Task = In the data below, copy word for word every line from the line with "genus: Cylindropuntia" up to and including the line with "order: Pelecaniformes".

Data records:

▬▬▬▬▬▬▬▬▬▬

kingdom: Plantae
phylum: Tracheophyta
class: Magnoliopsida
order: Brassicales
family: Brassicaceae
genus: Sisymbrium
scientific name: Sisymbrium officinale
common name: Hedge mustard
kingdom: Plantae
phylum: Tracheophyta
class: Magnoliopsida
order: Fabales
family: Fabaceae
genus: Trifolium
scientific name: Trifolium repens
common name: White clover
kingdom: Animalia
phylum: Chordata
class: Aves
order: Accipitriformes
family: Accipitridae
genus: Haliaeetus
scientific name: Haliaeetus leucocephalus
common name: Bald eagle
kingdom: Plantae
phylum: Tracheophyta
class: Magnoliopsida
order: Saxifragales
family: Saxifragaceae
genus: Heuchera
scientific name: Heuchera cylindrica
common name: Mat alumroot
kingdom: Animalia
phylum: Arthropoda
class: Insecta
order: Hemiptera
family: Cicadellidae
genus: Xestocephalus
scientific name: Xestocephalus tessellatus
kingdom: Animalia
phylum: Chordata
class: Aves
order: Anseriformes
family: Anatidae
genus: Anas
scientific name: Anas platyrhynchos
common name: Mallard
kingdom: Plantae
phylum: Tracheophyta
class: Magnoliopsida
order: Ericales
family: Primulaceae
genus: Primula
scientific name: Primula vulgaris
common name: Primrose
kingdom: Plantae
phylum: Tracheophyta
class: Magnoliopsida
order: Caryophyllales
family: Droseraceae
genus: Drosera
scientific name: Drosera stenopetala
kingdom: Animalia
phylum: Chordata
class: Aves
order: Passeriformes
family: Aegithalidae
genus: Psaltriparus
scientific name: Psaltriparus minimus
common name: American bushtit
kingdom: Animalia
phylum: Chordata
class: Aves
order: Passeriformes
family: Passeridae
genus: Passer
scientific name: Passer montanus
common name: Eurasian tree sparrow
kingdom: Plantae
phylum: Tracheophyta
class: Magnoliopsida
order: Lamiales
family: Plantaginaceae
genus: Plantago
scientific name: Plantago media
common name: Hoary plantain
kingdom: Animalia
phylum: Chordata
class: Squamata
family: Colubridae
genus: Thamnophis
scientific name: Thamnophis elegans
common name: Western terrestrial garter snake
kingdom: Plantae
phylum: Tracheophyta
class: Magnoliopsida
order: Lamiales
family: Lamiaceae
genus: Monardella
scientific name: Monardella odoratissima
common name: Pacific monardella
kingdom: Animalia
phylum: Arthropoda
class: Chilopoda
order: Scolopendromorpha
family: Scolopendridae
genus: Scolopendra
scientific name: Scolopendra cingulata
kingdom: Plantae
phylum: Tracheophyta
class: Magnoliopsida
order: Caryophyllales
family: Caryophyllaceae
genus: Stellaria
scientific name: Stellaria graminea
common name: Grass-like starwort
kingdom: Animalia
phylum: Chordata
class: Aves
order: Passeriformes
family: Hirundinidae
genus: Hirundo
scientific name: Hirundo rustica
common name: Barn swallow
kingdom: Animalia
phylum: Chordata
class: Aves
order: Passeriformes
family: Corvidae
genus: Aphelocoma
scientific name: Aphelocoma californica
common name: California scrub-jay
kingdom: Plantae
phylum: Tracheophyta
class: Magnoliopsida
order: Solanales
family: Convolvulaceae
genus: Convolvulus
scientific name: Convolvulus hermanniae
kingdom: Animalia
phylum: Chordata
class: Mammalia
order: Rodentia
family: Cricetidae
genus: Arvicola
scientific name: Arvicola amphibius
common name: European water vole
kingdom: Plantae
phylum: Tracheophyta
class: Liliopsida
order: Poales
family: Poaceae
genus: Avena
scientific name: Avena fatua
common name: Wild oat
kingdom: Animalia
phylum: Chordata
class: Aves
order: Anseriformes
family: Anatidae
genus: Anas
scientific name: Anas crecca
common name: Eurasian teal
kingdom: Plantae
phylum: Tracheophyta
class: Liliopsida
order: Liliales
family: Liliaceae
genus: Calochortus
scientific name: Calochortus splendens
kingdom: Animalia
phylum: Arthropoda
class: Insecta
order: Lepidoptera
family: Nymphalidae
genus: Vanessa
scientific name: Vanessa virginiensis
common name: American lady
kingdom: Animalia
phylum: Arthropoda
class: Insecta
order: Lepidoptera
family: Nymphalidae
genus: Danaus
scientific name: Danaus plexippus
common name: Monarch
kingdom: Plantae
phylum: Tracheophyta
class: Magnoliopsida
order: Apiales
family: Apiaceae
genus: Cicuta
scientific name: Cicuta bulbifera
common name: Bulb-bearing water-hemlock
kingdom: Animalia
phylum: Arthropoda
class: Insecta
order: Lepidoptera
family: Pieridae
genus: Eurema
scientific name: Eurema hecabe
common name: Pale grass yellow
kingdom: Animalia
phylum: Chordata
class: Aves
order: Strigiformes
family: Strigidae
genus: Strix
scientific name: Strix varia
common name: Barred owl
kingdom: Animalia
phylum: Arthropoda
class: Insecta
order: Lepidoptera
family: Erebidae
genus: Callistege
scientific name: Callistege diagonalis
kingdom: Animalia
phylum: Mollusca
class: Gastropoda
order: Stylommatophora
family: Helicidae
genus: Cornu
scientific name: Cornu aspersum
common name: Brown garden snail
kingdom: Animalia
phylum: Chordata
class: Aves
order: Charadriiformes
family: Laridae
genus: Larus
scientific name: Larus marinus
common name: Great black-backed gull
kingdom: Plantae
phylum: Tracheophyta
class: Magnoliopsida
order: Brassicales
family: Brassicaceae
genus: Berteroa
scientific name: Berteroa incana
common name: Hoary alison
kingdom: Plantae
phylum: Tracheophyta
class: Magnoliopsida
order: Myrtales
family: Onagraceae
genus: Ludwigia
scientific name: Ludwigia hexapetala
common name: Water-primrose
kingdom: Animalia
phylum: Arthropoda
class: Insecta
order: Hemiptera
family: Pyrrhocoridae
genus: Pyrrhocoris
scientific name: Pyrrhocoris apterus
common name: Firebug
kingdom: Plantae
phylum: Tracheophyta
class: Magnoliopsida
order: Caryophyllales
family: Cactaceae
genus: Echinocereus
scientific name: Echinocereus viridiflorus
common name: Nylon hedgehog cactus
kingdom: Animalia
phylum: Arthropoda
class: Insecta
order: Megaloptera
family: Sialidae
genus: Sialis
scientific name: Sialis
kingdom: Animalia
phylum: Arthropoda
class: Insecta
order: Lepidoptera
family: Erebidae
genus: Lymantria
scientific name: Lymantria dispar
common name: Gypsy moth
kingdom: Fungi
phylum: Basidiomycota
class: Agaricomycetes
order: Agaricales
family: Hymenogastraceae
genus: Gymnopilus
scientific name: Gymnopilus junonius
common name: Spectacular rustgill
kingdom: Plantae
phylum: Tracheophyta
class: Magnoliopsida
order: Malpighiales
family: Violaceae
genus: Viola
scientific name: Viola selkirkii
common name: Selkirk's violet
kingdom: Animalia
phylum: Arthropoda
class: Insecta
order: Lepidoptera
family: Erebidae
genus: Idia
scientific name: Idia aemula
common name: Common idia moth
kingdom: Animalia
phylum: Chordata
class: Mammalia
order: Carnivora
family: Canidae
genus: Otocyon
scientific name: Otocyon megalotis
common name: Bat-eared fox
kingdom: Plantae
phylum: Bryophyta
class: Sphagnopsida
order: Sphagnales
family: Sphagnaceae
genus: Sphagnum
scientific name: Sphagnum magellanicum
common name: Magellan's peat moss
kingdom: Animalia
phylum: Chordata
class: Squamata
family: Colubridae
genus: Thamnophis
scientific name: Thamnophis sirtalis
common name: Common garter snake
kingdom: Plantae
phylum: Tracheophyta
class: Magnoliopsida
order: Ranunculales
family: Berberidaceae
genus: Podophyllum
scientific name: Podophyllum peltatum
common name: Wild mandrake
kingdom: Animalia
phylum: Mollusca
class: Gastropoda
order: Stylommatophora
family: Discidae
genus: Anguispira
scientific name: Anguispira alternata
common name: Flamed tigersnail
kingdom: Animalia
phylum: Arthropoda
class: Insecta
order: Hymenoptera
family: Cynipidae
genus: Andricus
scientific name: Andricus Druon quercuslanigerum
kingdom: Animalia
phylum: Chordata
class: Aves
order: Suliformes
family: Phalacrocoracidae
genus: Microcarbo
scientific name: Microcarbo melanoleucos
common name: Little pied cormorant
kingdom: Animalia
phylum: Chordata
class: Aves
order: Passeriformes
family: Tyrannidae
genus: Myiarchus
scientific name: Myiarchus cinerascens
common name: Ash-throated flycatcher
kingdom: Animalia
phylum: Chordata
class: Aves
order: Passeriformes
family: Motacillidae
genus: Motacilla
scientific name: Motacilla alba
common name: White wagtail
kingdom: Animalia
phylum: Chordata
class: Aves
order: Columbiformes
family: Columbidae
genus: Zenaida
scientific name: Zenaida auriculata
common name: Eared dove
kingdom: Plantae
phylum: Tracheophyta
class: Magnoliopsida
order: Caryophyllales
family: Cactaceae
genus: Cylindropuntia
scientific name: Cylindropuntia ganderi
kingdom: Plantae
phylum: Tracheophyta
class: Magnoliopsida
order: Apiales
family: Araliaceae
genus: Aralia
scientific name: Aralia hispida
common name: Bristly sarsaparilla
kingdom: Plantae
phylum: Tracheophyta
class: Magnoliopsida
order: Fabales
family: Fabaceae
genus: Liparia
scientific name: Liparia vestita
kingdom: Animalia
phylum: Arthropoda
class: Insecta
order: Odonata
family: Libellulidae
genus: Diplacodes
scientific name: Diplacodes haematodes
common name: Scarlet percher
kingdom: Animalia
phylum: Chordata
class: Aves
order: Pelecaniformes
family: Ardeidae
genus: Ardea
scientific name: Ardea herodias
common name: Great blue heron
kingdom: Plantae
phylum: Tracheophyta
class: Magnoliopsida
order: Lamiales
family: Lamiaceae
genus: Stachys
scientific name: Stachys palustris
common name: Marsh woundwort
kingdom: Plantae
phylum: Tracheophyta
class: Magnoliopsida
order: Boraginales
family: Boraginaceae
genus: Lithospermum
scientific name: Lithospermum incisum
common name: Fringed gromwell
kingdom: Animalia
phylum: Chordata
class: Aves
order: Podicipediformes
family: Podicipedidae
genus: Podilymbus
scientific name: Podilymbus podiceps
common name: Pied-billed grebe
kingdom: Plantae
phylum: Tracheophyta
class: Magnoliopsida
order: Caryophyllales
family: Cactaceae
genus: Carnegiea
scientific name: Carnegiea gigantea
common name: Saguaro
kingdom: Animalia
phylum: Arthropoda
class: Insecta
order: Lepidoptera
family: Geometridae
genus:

▬▬▬▬▬▬▬▬▬▬

Exercise solution =
genus: Cylindropuntia
scientific name: Cylindropuntia ganderi
kingdom: Plantae
phylum: Tracheophyta
class: Magnoliopsida
order: Apiales
family: Araliaceae
genus: Aralia
scientific name: Aralia hispida
common name: Bristly sarsaparilla
kingdom: Plantae
phylum: Tracheophyta
class: Magnoliopsida
order: Fabales
family: Fabaceae
genus: Liparia
scientific name: Liparia vestita
kingdom: Animalia
phylum: Arthropoda
class: Insecta
order: Odonata
family: Libellulidae
genus: Diplacodes
scientific name: Diplacodes haematodes
common name: Scarlet percher
kingdom: Animalia
phylum: Chordata
class: Aves
order: Pelecaniformes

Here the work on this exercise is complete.